Here are the results of the same job after I’ve optimised the code in two different ways:
session logical reads 240,006 db block gets 140,000 consistent gets 100,006 db block changes 50,000 consistent changes 50,000 free buffer requested 19,910 lob reads 10,000 lob writes 20,000 session logical reads 400,006 db block gets 280,000 consistent gets 120,006 db block changes 100,000 consistent changes 100,000 free buffer requested 29,907 lob reads 10,000 lob writes 40,000
Of course, you might be more interested in the timing rather than the simple counts – the original code used 13.95 CPU seconds, the best version 3.49 CPU seconds, and the third version 4.73 seconds – and it was the third option that we had to implement.

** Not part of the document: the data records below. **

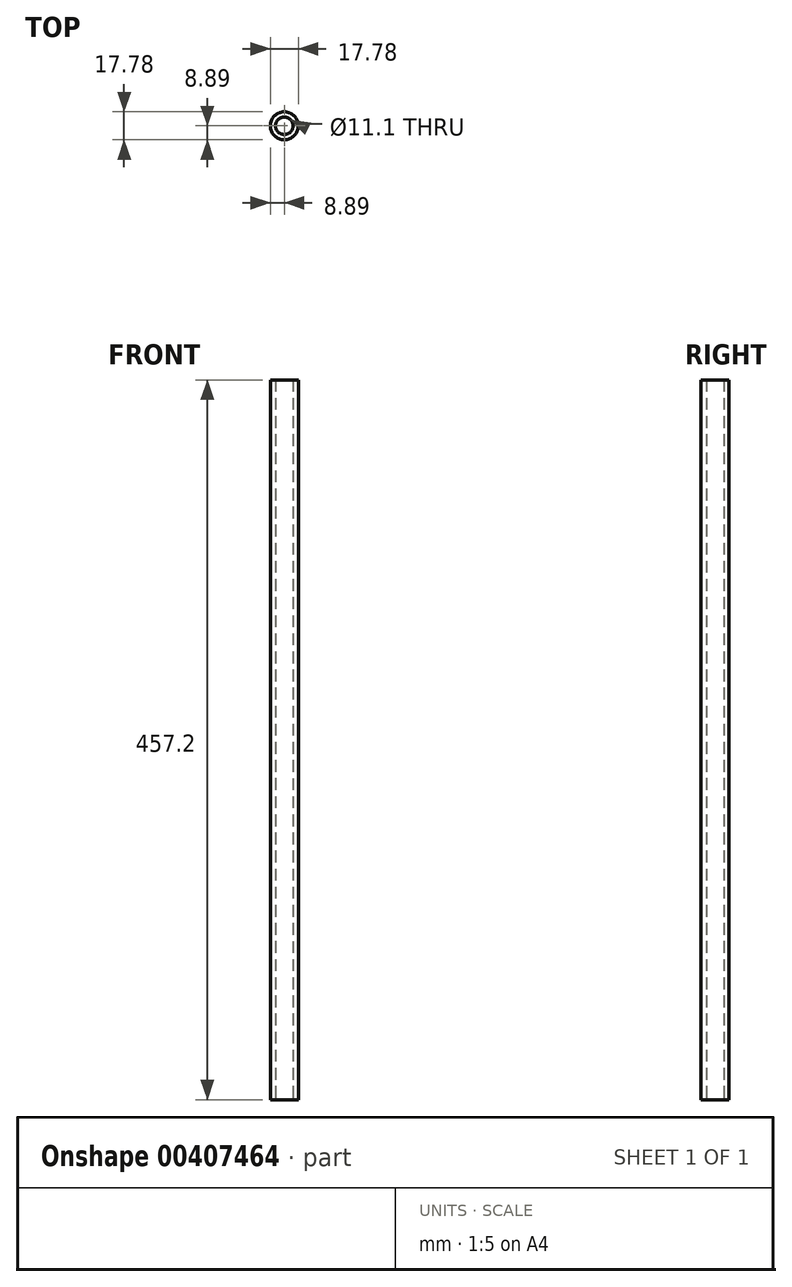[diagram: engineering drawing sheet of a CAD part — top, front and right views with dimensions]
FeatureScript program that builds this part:
annotation { "Feature Type Name" : "Feature", "Feature Type Description" : "" }
export const myFeature = defineFeature(function(context is Context, id is Id, definition is map)
    precondition{}
    {
        {
            var Q0;
            Q0=qCreatedBy(makeId("Top.planeOp"),FACE);
            var sketch = newSketch(context, id + "F0", { "sketchPlane" : qUnion([Q0])});
            skCircle(sketch, "E0", {"center": v(0, 0) * mm, "radius": 5.55 * mm});
            skCircle(sketch, "E1", {"center": v(0, 0) * mm, "radius": 8.9 * mm});
            skSolve(sketch);
        }
        {
            var Q0;
            Q0=makeQuery(id+"F0.imprint","IMPRINT",FACE,{"disambiguationData":[TD([[makeQuery(id+"F0.imprint","IMPRINT",EDGE,{"derivedFrom":sQuery(id+"F0.wireOp",EDGE,"E0")}),-1.0]])]});
            extrude(context, id + "F1", {"entities" : qUnion([Q0]), "depth" : 254 * mm, "hasSecondDirection" : true, "secondDirectionOppositeDirection" : true, "secondDirectionDepth" : 203.2 * mm});
        }
    });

So where does the extra work come from? The answer is in the different versions of the code … the point at which you introduce the LOB into the list of concatenated columns makes a big difference:
select id || chr(27) || view_name || chr(27) || user_id || chr(27) || file_path || chr(27) || account_id || chr(27) || area_id || chr(27) || label_id || chr(27) || compliancy_flag || chr(27) || xml_file from t1 ; select start_piece || xml_file || end_piece from ( select id || chr(27) || view_name || chr(27) || user_id || chr(27) start_piece, /* */ chr(27) || file_path || chr(27) || account_id || chr(27) || area_id || chr(27) || label_id || chr(27) || compliancy_flag end_piece, /* */ xml_file from t1 ) ;
The minimum work appeared when the LOB was the last thing added to the concatenation; if the LOB wasn’t at the end of the list then every column (including all those chr(27)’s) resulted in the following extra work for every row selected:
session logical reads 16 db block gets 14 consistent gets 2 db block changes 5 consistent changes 5 free buffer requested 1 lob writes 2
Essentially, every time you add a piece on the end of the LOB, Oracle creates and updates a new temporary LOB (hence two lob writes). Since they are temporary LOBs – associated therefore with the temporary tablespace – all those “db block changes” don’t cause any redo to be generated, but the overhead is significant.
In fact, it’s quite easy to miss what may be the most significant figure – the “free buffer requested”. If you use code like this to dump a large amount of data you may find that the system starts doing more reads and writes because you keep demanding free buffers.
In the short term, we adopted the second, slightly more expense option – because the process was delivering data to lots of other systems to be loaded by SQL*Loader and the optimum code would have rearranged the column order and forced us to supply a code release to all those remote systems. The slightly more expensive code kept the result looking the same while concatenaring just one extra column afte the LOB.
Test carefully when you start using code that mixes concatenation and LOBs, and check for any unexpected increases in buffer activity.